Nous commencerons pour cela par reconsidérer notre vision du changement technique. Jusque là, ce dernier a été envisagé comme un élément pouvant être accompagné de manière exogène, en proposant une vision commune de l’objet technique, ou en accompagnant les acteurs dans leur apprentissage des nouveaux usages suscités par cet objet. Or il semblerait

que le changement, en tant que modification de l’organisation, trouve son principe de fonctionnement dans celui de l’organisation. Nous verrons donc, à l’aide d’une approche dite discursive, de l’organisation, que l’une des conditions de la réussite d’un changement réside dans sa capacité à susciter le dialogue. Cela nous permettra d’identifier les erreurs commises jusque là, et de proposer une manière de construire les discours d’accompagnement en fonction de ces nouveaux éclaircissements.

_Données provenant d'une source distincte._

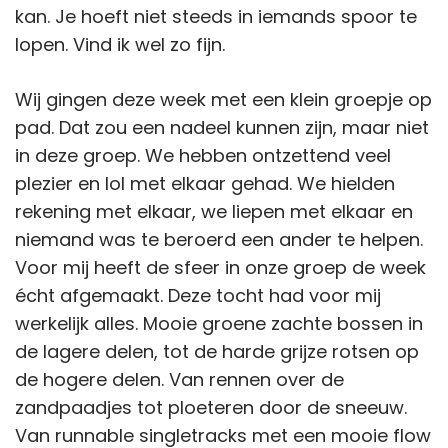
kan. Je hoeft niet steeds in iemands spoor te
lopen. Vind ik wel zo fijn.
Wij gingen deze week met een klein groepje op
pad. Dat zou een nadeel kunnen zijn, maar niet
in deze groep. We hebben ontzettend veel
plezier en lol met elkaar gehad. We hielden
rekening met elkaar, we liepen met elkaar en
niemand was te beroerd een ander te helpen.
Voor mij heeft de sfeer in onze groep de week
écht afgemaakt. Deze tocht had voor mij
werkelijk alles. Mooie groene zachte bossen in
de lagere delen, tot de harde grijze rotsen op
de hogere delen. Van rennen over de
zandpaadjes tot ploeteren door de sneeuw.
Van runnable singletracks met een mooie flow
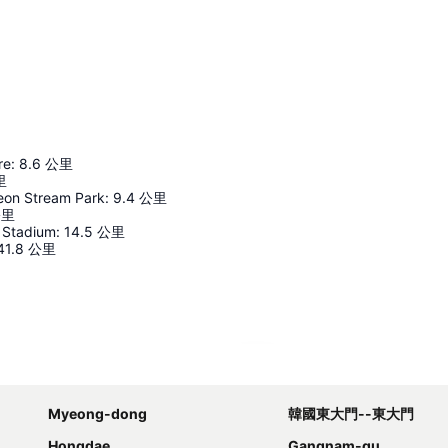
re
:
8.6
公里
里
on Stream Park
:
9.4
公里
公里
 Stadium
:
14.5
公里
41.8
公里
展開地圖
Myeong-dong
韓國東大門--東大門
Hongdae
Gangnam-gu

Puis nous reviendrons sur les appréhensions souvent suscitées par la mise en place d’un changement, et tenterons de comprendre comment, au-delà des représentations sociales, ces appréhensions se déclarent. En effet, il semblerait que la notion de confiance soit primordiale pour la réussite d’un changement. A la lumière d’une tentative de définition de cette notion, nous verrons que c’est son absence qui motive les appréhensions, et que c’est en la réinstaurant qu’il deviendra possible de faire accepter le changement.

Enfin, nous verrons au cours de la troisième partie comment les discours d’accompagnement du changement peuvent tenir compte de ces deux conditions, et faire en sorte de susciter leur production. Pour cela, nous reviendrons sur notre cas particulier du DMP, en montrant que si les discours sont construits de manière stratégique, ils peuvent parvenir à réunir ces conditions.